Zdjełam ją z siebie i sama klękłam przed jej łóżkiem. Przypomniało mi się jak razem oglądałyśmy tą fajną bajkę. Moja Ania mowiła, że będzie księżniczką Anną, a ja królową z magicznymi mocami. Przypadek?

Skupiłam się na wspomnieniach. Stworzyłam swoją mgiełke i zaczełam ją ukrztałcać.

Otrzymałam dość dziwny efekt.
To... coś przypominało trochę takiego... gluta, pieska, pegaza i bałwanka z naszej ulubionej bajki. Ciągle zmieniał kolor, wielkości był szczeniaka, merdał ogonem i szczerzył jak głupi do sera.
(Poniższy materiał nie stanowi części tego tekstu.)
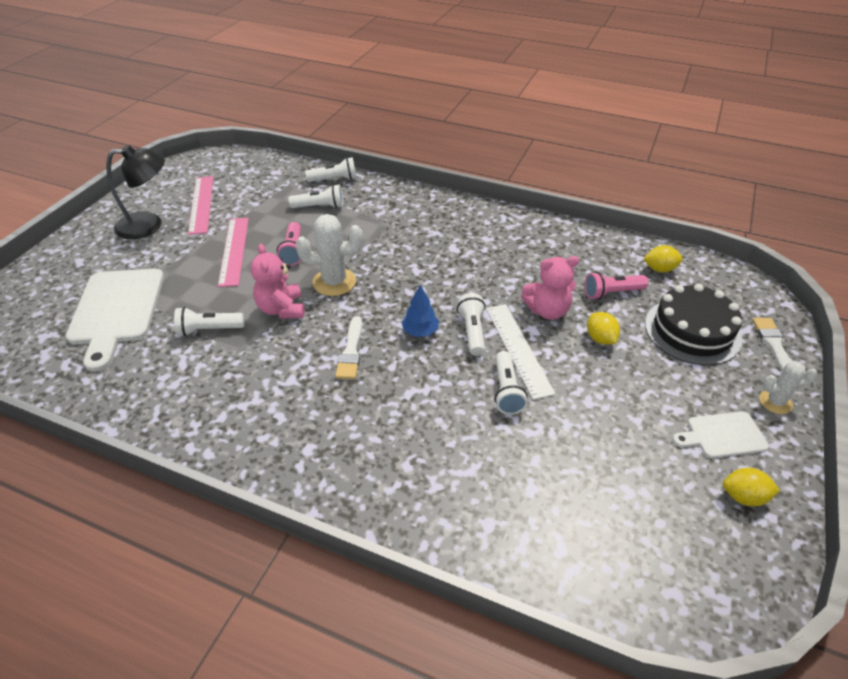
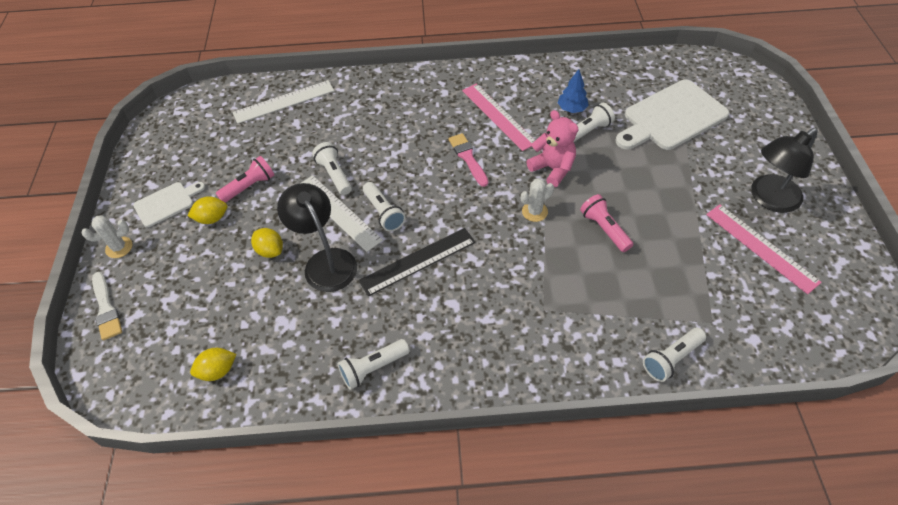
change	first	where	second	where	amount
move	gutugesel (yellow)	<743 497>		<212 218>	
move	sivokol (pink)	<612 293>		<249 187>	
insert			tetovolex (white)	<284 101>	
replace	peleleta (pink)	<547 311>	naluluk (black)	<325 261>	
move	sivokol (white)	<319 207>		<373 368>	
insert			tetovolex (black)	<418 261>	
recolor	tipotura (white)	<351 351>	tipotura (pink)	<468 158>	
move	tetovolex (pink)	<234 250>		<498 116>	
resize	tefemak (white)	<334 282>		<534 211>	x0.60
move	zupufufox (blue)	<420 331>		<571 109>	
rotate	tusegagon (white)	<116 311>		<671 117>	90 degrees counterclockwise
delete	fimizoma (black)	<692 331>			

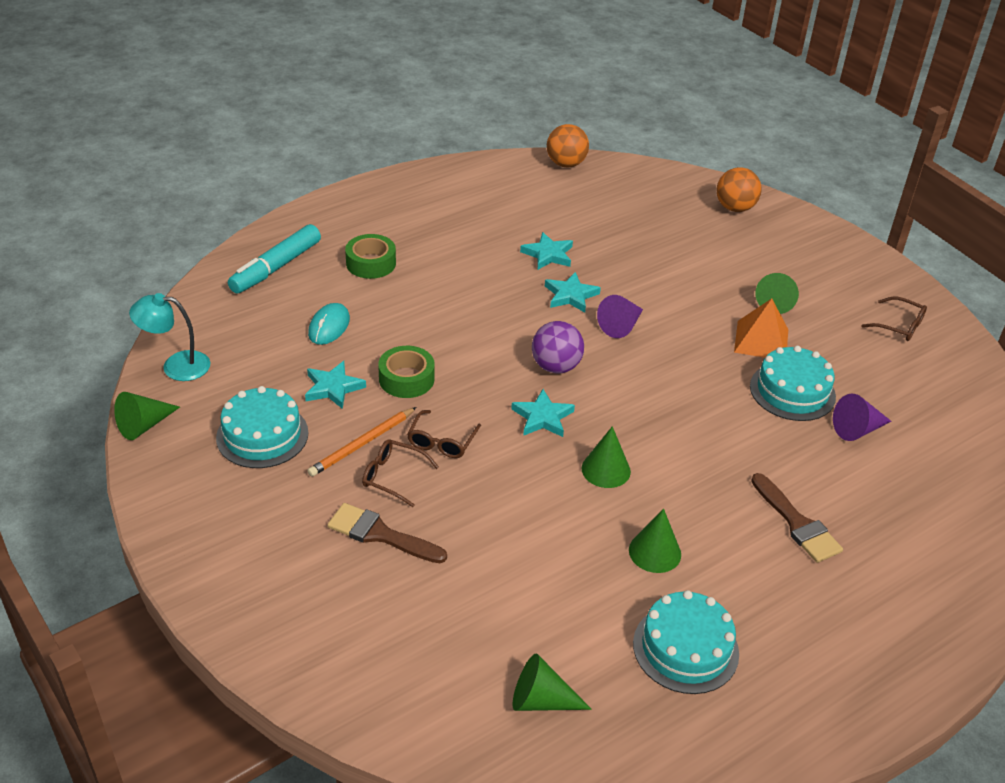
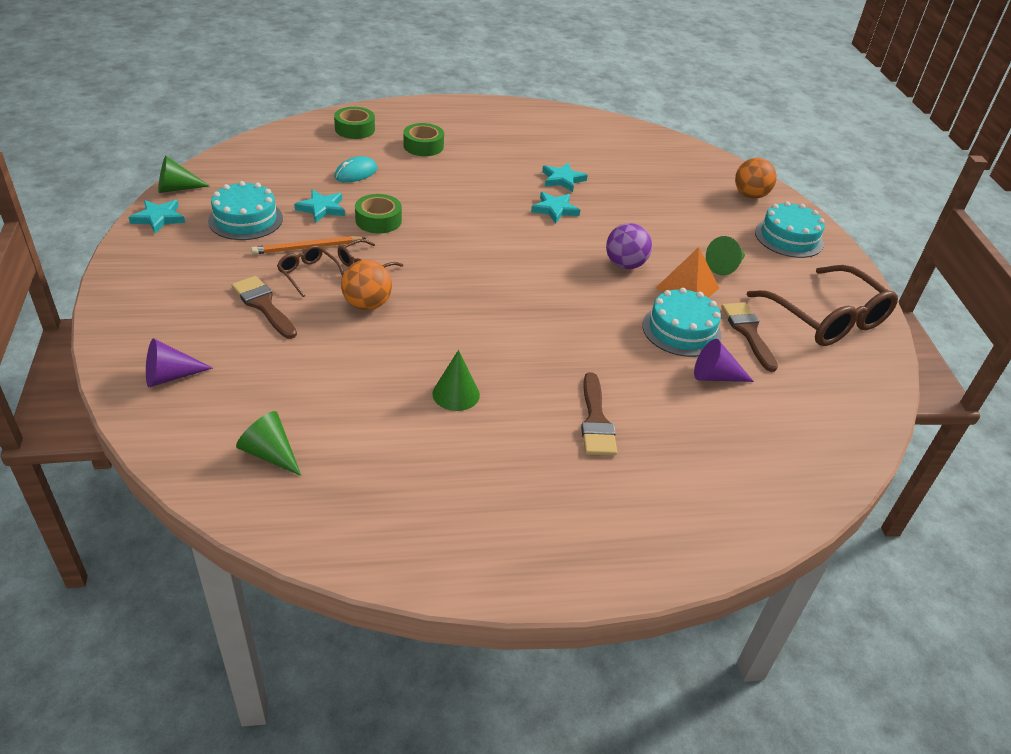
change	first	where	second	where	amount
move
Nie mogłam nic poradzić na to, że się śmiałam z mojej fantazji.

- Ja też chcę takiego- zauważyłam, że moja siostra się z nim bawi.

- To może sobie takiego zrobisz?- spojrzała na mnie dziwnie, marszcząc nosek- Ja zrobię mgiełkę, a ty po myślisz, jak ma wyglądać.

- Ale ja nie wiem, czy tak potrafię...

- Najwyżej bransoletka ci pomoże- machnełam ręką i stworzyłam kolejną mgiełke ,tym razem dla siostry.

Ona się skupiła, zaciskając oczka i znowu marszcząc słodko nos.
Dziewczynka stworzyła zwykłego psa. Znaczy, tak myślałam...

Stworzeniu temu wyrosły dwie nowe głowy, wielkie pazury, a z pleców wielkie skrzydła. Nie były to takie jak tego pierwszego. Te były jakby... martwe. Jego barwy to czarny i czerwony w różnych odcieniach.

- Ami, to Cyber- powiedziała Ania najwyraźniej zadowolona z efektu- On będzie twój. Lubi czekoladowe ciasteczka z dżemem i jak się go drapie. To będzie twój piesek Hadesa, bo pamiętam jak kiedyś chciałaś takiego mieć, jak dostałaś tą książkę z bogami...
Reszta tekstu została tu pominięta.